Overview

System Components

GuardScript is a serverless script distribution platform with loader-based access control. Instead of sharing source code directly, script content is served through controlled endpoints with signature verification, timestamp/nonce replay protection, license enforcement, HWID binding, and workspace access policies.

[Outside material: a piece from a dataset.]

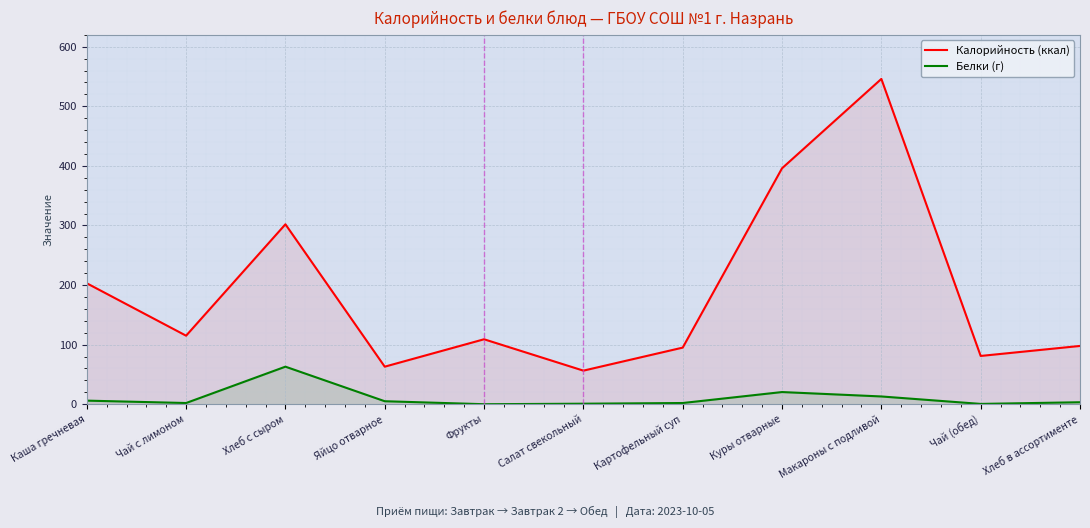

What is the label of the 5th point from the left?

Фрукты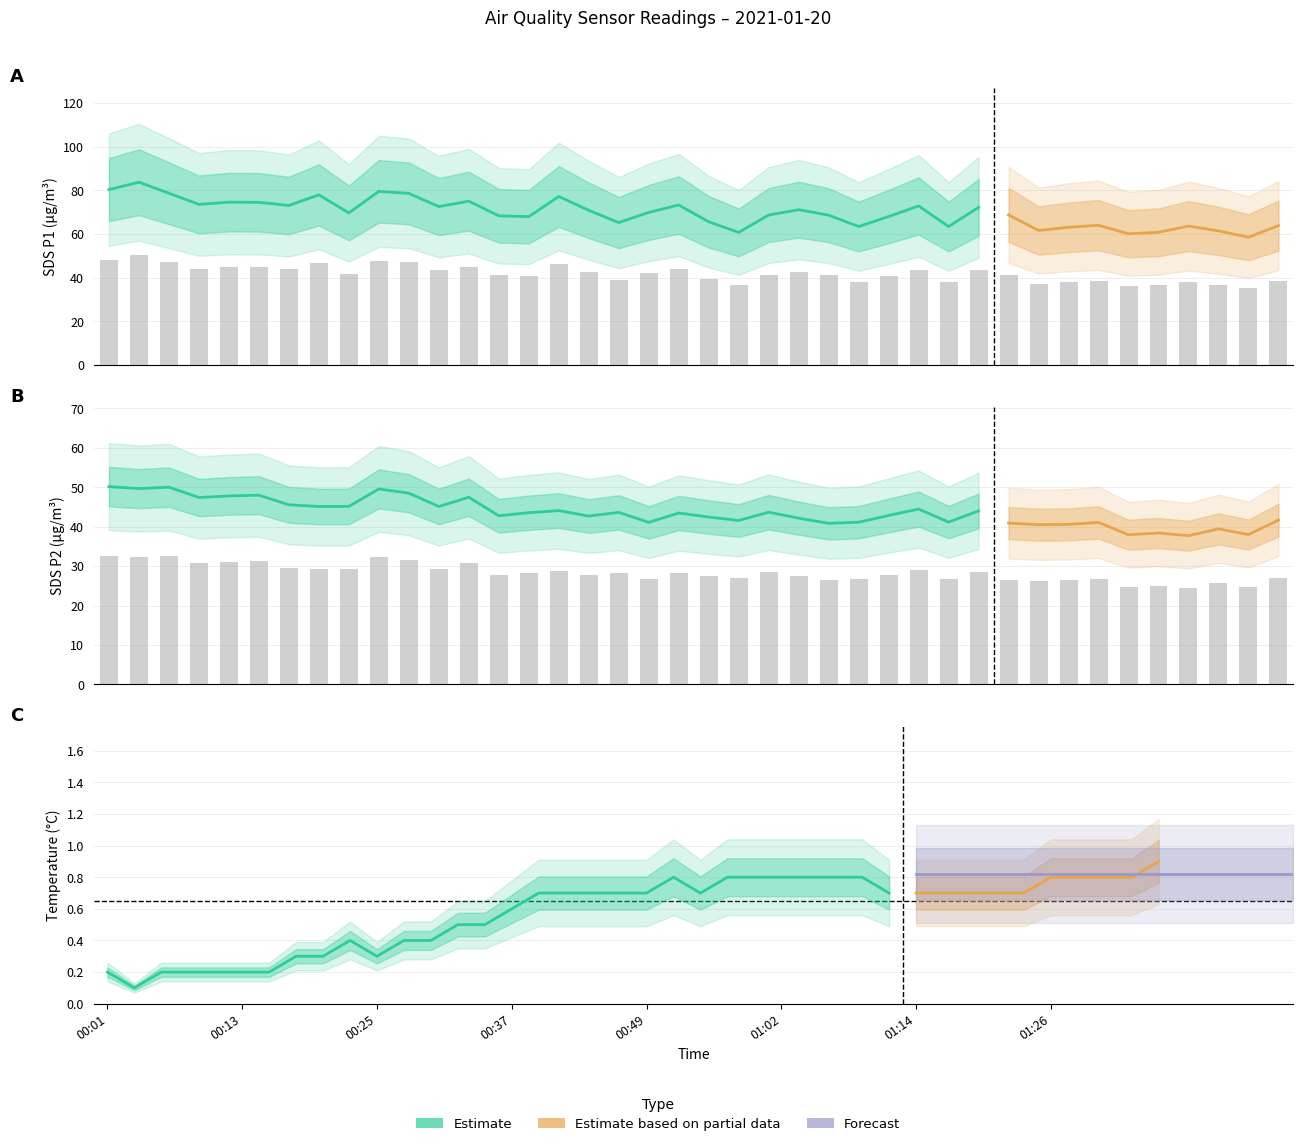

How many data points in SDS_P2 are above 28?

20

The platform is composed of five layers:

  • Client Layer: Web dashboard (browser) and loader clients (Python, Node.js, Lua). Loaders call the execute or handshake endpoints to retrieve encrypted script content.
  • Edge Layer: Amazon CloudFront handles SSL termination, caches static frontend assets from S3, and routes /api/* and /files/* requests to the Lambda Function URL. A CloudFront Function rewrites SPA routes and enforces auth-cookie checks before serving protected pages.
  • Compute Layer: A single AWS Lambda function (Node.js 20.x, modular monolith) handles all API routes — authentication, workspace management, project/file CRUD, license management, access lists, admin console, and loader protocols (v2/v3).
  • Data Layer: Amazon DynamoDB stores all structured data across 14 PAY_PER_REQUEST tables. Amazon S3 stores encrypted script content objects and frontend static assets.
  • Observability Layer: Amazon CloudWatch provides three alarms (Errors, Throttles, p95 Duration), an operational dashboard, and log group with configurable retention.

Architecture Diagram

GuardScript System Architecture

Request Flow

Client (browser / loader)
  → CloudFront Distribution
      → [Static] S3 Frontend Bucket (HTML, CSS, JS)
      → [/api/*, /files/*] Lambda Function URL
            → DynamoDB (users, workspaces, projects, files, licenses, ...)
            → S3 Content Bucket (script objects)
  → API Gateway WebSocket API
        → Lambda (→ DynamoDB WebSocket connections table)
  → CloudWatch Logs / Alarms / Dashboard

Loader Protocol Summary

ProtocolEndpointEncryptionUse Case
v2GET /api/v5/executeXOR + HMAC-SHA256 signatureLightweight loaders
v3POST /api/v5/handshakeECDH X25519 + AES-256-GCMHigh-security loaders

Both protocols require a valid license key, HWID, timestamp (within ±300s), and a nonce to prevent replay.

What You Will Build

By the end of this workshop you will have:

  1. A fully deployed GuardScript backend on Lambda with 14 DynamoDB tables.
  2. A CloudFront distribution serving the frontend from S3, routing API traffic to Lambda.
  3. A WebSocket endpoint for real-time dashboard events.
  4. CloudWatch alarms and an operational dashboard configured.
  5. An initialized admin account and the platform ready to use.